What do "expenses" actually entail on property listings?

2 Replies

Hello, I am beginning to look at property listings online for multi-unit properties and am seeing the "expenses" vary from property to property.  Sometimes it's not even listed at all.  What exactly do the expenses entail?  

I understand it is "pro forma" but am having a tough time with the following...

  • Are the expenses for a specific time period?
  • Did the agent that listed this get this from the seller?
  • How do I calculate expenses on a property I've never seen (aside from the usual built in expenses like property management)?
  • Is there any way to truly know the expenses? I'm guessing the only way is to access the sellers books?

Below is an example of what I'm referring to...

http://www.realtor.com/realestateandhomes-detail/3...

Mark,

You have a asked a very important question -- actually two questions: What, really, are operating expenses, and how to you find them out?
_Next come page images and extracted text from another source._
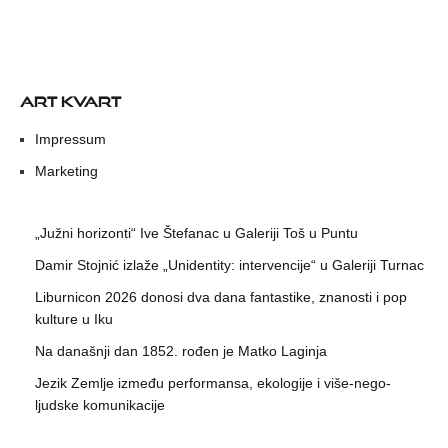
ART KVART
Impressum
Marketing
„Južni horizonti“ Ive Štefanac u Galeriji Toš u Puntu
Damir Stojnić izlaže „Unidentity: intervencije“ u Galeriji Turnac
Liburnicon 2026 donosi dva dana fantastike, znanosti i pop
kulture u Iku
Na današnji dan 1852. rođen je Matko Laginja
Jezik Zemlje između performansa, ekologije i više-nego-
ljudske komunikacije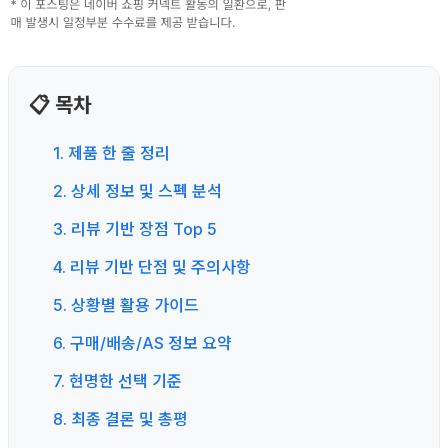
📋 목차
1. 제품 한 줄 정리
2. 상세 정보 및 스펙 분석
3. 리뷰 기반 장점 Top 5
4. 리뷰 기반 단점 및 주의사항
5. 상황별 활용 가이드
6. 구매/배송/AS 정보 요약
7. 현명한 선택 기준
8. 최종 결론 및 총평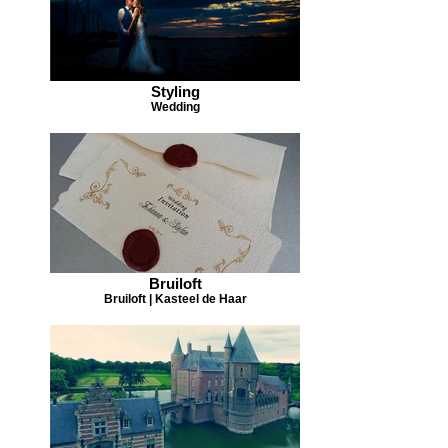
Styling
Wedding
Bruiloft
Bruiloft | Kasteel de Haar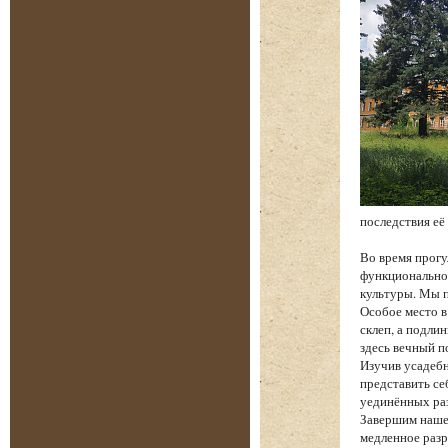
последствия её
Во время прогу
функциональнос
культуры. Мы п
Особое место в
склеп, а подли
здесь вечный п
Изучив усадебн
представить се
уединённых ра
Завершим наше
медленное разр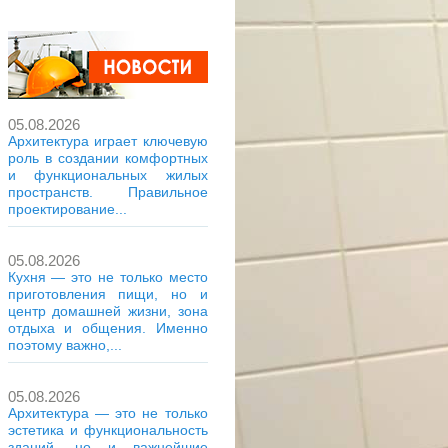
05.08.2026
Архитектура играет ключевую
роль в создании комфортных
и функциональных жилых
пространств. Правильное
проектирование...
05.08.2026
Кухня — это не только место
приготовления пищи, но и
центр домашней жизни, зона
отдыха и общения. Именно
поэтому важно,...
05.08.2026
Архитектура — это не только
эстетика и функциональность
зданий, но и важнейшие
Let's start with the first part. As the name implies, operating expenses are the costs that are necessary to operate the property on an ongoing basis.  These will include items like insurance, property taxes, repairs, maintenance, and management. They will not include the costs of mortgage financing or capital improvements, neither of which is necessary for the operation of the property.  
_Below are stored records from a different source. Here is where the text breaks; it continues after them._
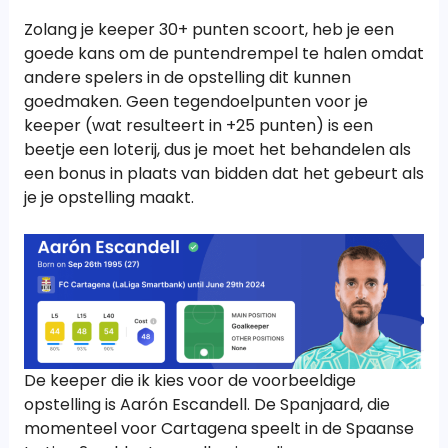
Zolang je keeper 30+ punten scoort, heb je een
goede kans om de puntendrempel te halen omdat
andere spelers in de opstelling dit kunnen
goedmaken. Geen tegendoelpunten voor je
keeper (wat resulteert in +25 punten) is een
beetje een loterij, dus je moet het behandelen als
een bonus in plaats van bidden dat het gebeurt als
je je opstelling maakt.
De keeper die ik kies voor de voorbeeldige
opstelling is Aarón Escandell. De Spanjaard, die
momenteel voor Cartagena speelt in de Spaanse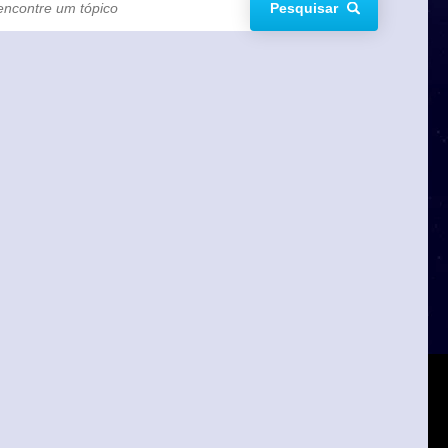
Pesquisar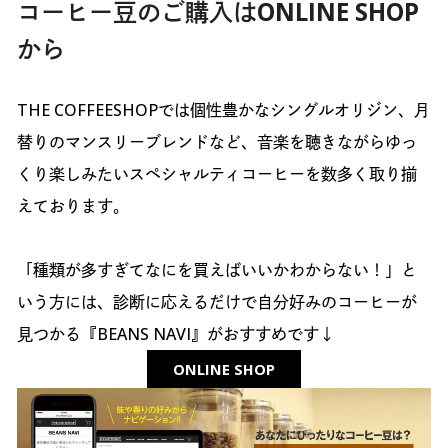
コーヒー豆のご購入はONLINE SHOP
から
THE COFFEESHOPでは個性豊かなシングルオリジン、月
替りのマンスリーブレンドなど、音楽を聴きながらゆっ
くり楽しみたいスペシャルティコーヒーを数多く取り揃
えております。
「種類が多すぎてなにを買えばいいかわからない！」と
いう方には、診断に応えるだけで自分好みのコーヒーが
見つかる『BEANS NAVI』がおすすめです↓
ONLINE SHOP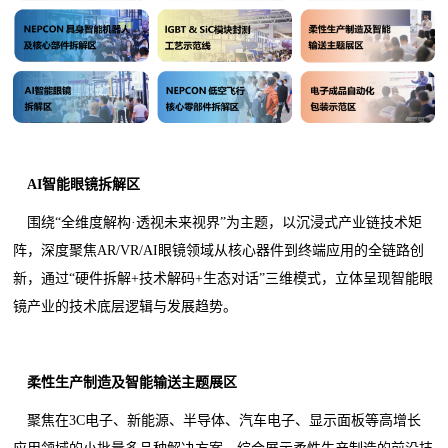
AI智能眼镜拆解区
围绕“全维度解构·透视未来视界”为主题，以沉浸式产业链技术矩
阵，深度聚焦AR/VR/AI眼镜领域从核心器件到终端应用的全链路创
新，通过“硬件拆解+技术解码+生态对话”三维模式，立体呈现智能眼
镜产业的技术底层逻辑与发展趋势。
柔性生产制造及智能输送主题展区
聚焦在3C电子、新能源、半导体、汽车电子、显示面板等高增长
When you have the sum of those operating expenses, you will subtract them and an allowance for vacancy and credit loss to get what is called the Net Operating Income (NOI). NOI is a critical metric for real estate investors, because it is used by appraisers to estimate the current value of the property, and by lenders as part of their mortgage underwriting. That's why it's important to know what you should and what you should not include as an operating expense. Debt service and improvements will affect your cash flow, but they do not affect your NOI.

Now for the second part. Where do you get the data? You'll start with the expense data provided by the seller or the broker, but you will not assume that this information is necessarily accurate or complete.  After you collect that data you will do what is called "reconstructing the owner's statement," which is a polite way of saying that you will start with what you've been given, then try to get closer to the truth by verifying everything you can and rebuilding that statement if necessary.

First you need to fill in what the seller or broker has simply failed to include. I've seen many listings which were obviously incomplete in terms of the costs that an owner would encounter in real life. One of my favorite examples: Let's say you're looking at a building in Boston, and the broker doesn't mention snow removal as an expense. Perhaps he or she was hoping you wouldn't notice that six-foot mound of slush.

You can confirm some costs independently, such as property taxes, insurance, and, in some locations, utility costs. Many investment properties are held in LLCs; try asking for a copy of the tax return (tax ID redacted). Certainly ask to see current leases to verify the revenue. 

Obviously, this is an abbreviated answer to your question, but perhaps the most important point is this: Due diligence is critical to successful real estate investing. Don't give it a quick pass, and don't be reluctant to push for documentation and answers.

Frank

There is no standard in how it is listed.  The agent did get it from the seller so it could and probably is some version of fiction.  You can ask to see books but for the start just estimate your own numbers.   Ask what utilities the landlord pays, estimate what they would cost, estimate insurance, taxes ,  etc. , add property management.   Don't forget to include all the things for  a multi like lawn, snow, any regular fees that you would not have in a SF rental.